The Queensland Environment Department last month sent inspectors to the mine to check on four storage ponds on the site.

They identified “significant management issues associated with acid mine drainage and insufficient contaminated mine water storage capacity to cater for wet season inflows”.

The department has told the ABC that testing had identified elevated levels of heavy metals in the water stored at the site, including copper, iron, manganese, zinc and nickel.

It said that while cyanide was detected in samples, they were less than “the level for release to surface waters cited in the International Cyanide Management Code”.

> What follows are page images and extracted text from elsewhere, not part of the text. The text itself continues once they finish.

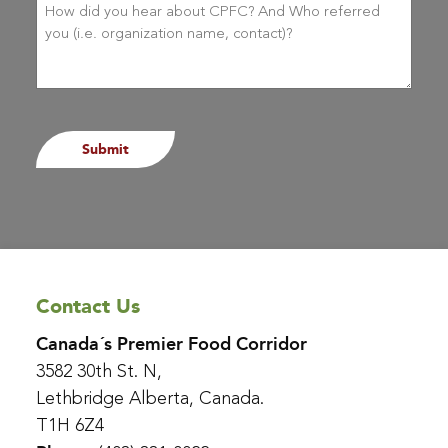
did
you
hear
about
CPFC?
(Required)
Contact Us
Canada´s Premier Food Corridor
3582 30th St. N,
Lethbridge Alberta, Canada.
T1H 6Z4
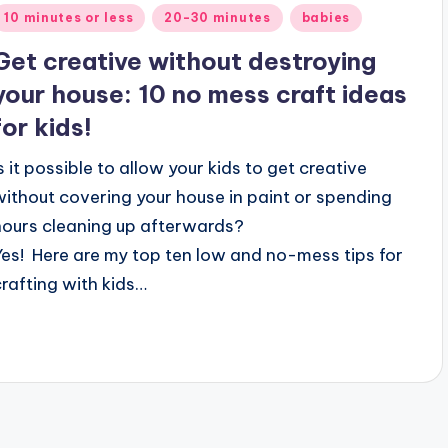
Posted
10 minutes or less
20-30 minutes
babies
n
Get creative without destroying
your house: 10 no mess craft ideas
for kids!
Is it possible to allow your kids to get creative
without covering your house in paint or spending
hours cleaning up afterwards?
Yes! Here are my top ten low and no-mess tips for
crafting with kids…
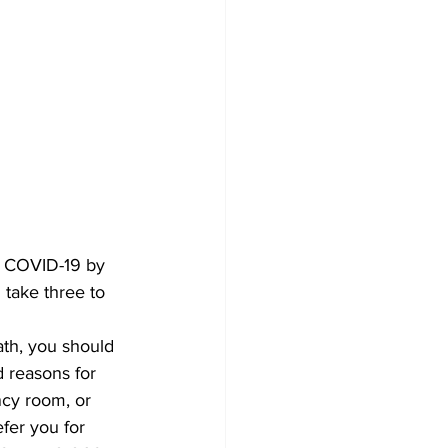
or COVID-19 by 
 take three to 
th, you should 
 reasons for 
ncy room, or 
fer you for 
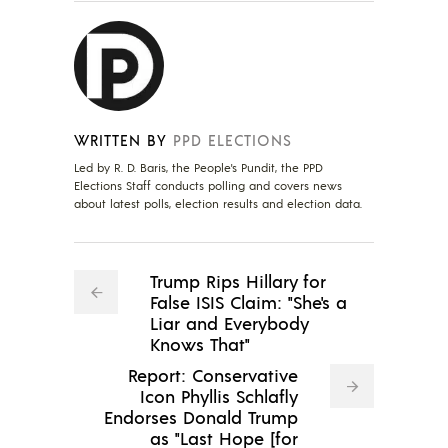
WRITTEN BY
PPD ELECTIONS
Led by R. D. Baris, the People's Pundit, the PPD
Elections Staff conducts polling and covers news
about latest polls, election results and election data.
Trump Rips Hillary for
False ISIS Claim: "She's a
Liar and Everybody
Knows That"
Report: Conservative
Icon Phyllis Schlafly
Endorses Donald Trump
as "Last Hope [for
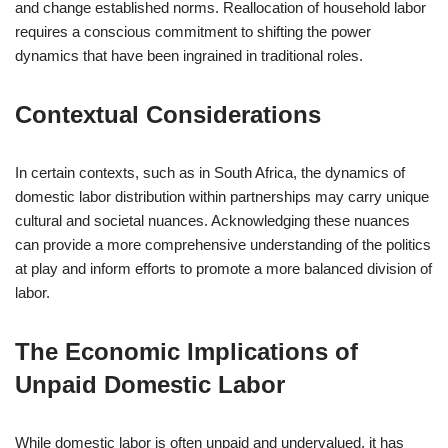
and change established norms. Reallocation of household labor
requires a conscious commitment to shifting the power
dynamics that have been ingrained in traditional roles.
Contextual Considerations
In certain contexts, such as in South Africa, the dynamics of
domestic labor distribution within partnerships may carry unique
cultural and societal nuances. Acknowledging these nuances
can provide a more comprehensive understanding of the politics
at play and inform efforts to promote a more balanced division of
labor.
The Economic Implications of
Unpaid Domestic Labor
While domestic labor is often unpaid and undervalued, it has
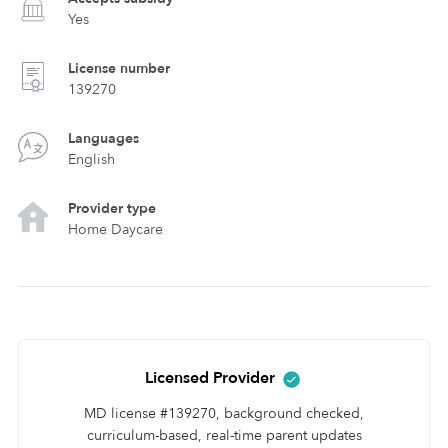
Yes
License number
139270
Languages
English
Provider type
Home Daycare
Licensed Provider
MD license #139270, background checked,
curriculum-based, real-time parent updates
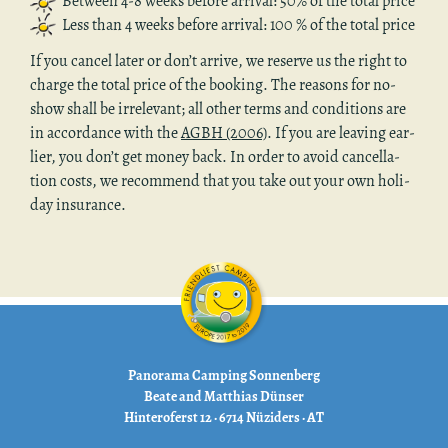
Be­tween 4-8 weeks be­fore ar­rival: 50% of the total price
Less than 4 weeks be­fore ar­rival: 100 % of the total price
If you can­cel later or don’t ar­rive, we re­serve us the right to
charge the total price of the book­ing. The rea­sons for no-
show shall be ir­rel­e­vant; all other terms and con­di­tions are
in ac­cor­dance with the
AGBH (2006)
. If you are leav­ing ear­
lier, you don’t get money back. In order to avoid can­cel­la­
tion costs, we rec­om­mend that you take out your own hol­i­
day in­sur­ance.
Panorama Camping Sonnenberg
Beate and Matthias Dünser
Hinteroferst 12 · 6714 Nüziders · AT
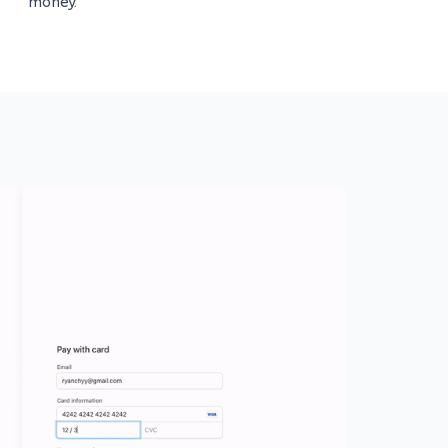
money.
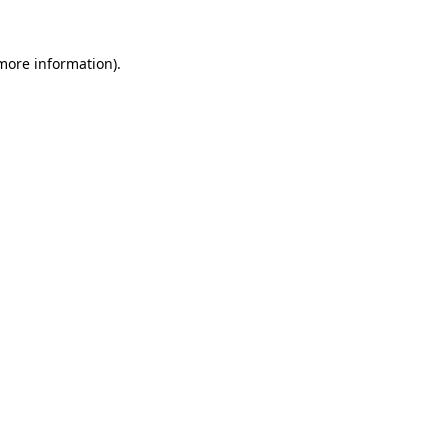
 more information)
.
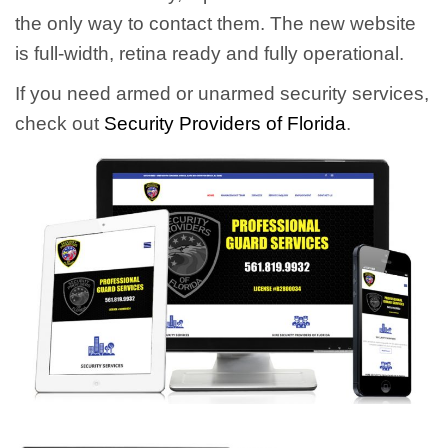
the only way to contact them. The new website
is full-width, retina ready and fully operational.
If you need armed or unarmed security services,
check out
Security Providers of Florida
.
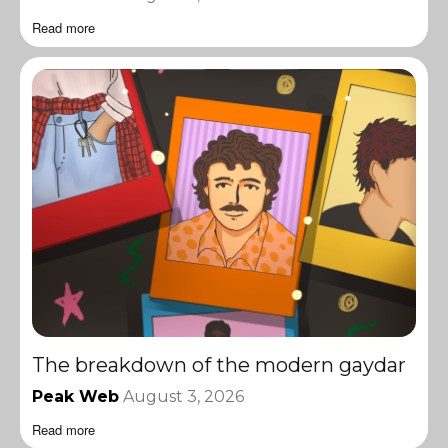
Read more
The breakdown of the modern gaydar
Peak Web
August 3, 2026
Read more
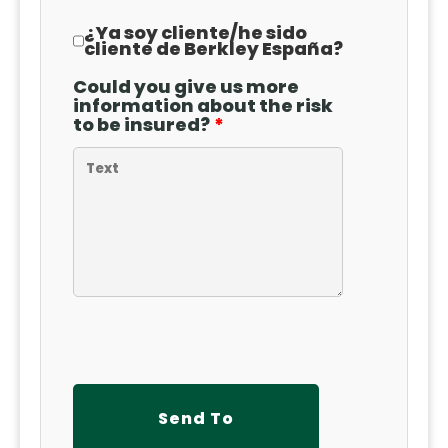
¿Ya soy cliente
/
he sido
cliente de Berkley España?
Could you give us more
information about the risk
to be insured?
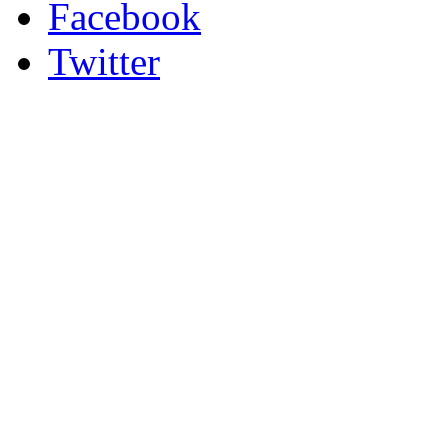
Facebook
Twitter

The owners of the mine, Texas Silver Mines Pty Ltd, went into liquidation in July.

According to the internal government document, the liquidators advised that “they were ceasing all activities on site and had no money to carry out any works including pumping contaminated water around the site … the liquidators have issued notice to disclaim the mining lease and have abandoned the site”.

The liquidators, Pitcher Partners, said they were within their rights to take this action.

“We are dealing with this matter in accordance with the law and our obligations, all of which we take incredibly seriously,” the company said in an email to the ABC.

But the Environment Department said the financial assurance (FA) of $2.06 million held for the mine was not enough to clean up the site.

“In January 2015 a recalculation of that FA identified that the rehabilitation liability may be as high as $9.8 [million],” the internal document stated.

Cattle and crop farmer Tim Ramsay, whose property at Bonshaw upstream from the mine straddles the Dumaresq River, said a spill would be “catastrophic”.

“Environmental safeguards should be there so if [a mining company does] go broke, the environment can be cleaned up without it being a heavy burden to taxpayers,” Mr Ramsay said.

“If it was to affect the wildlife in the river, or the quality of the produce that we produce, or just the ecosystem in general, it would be catastrophic.”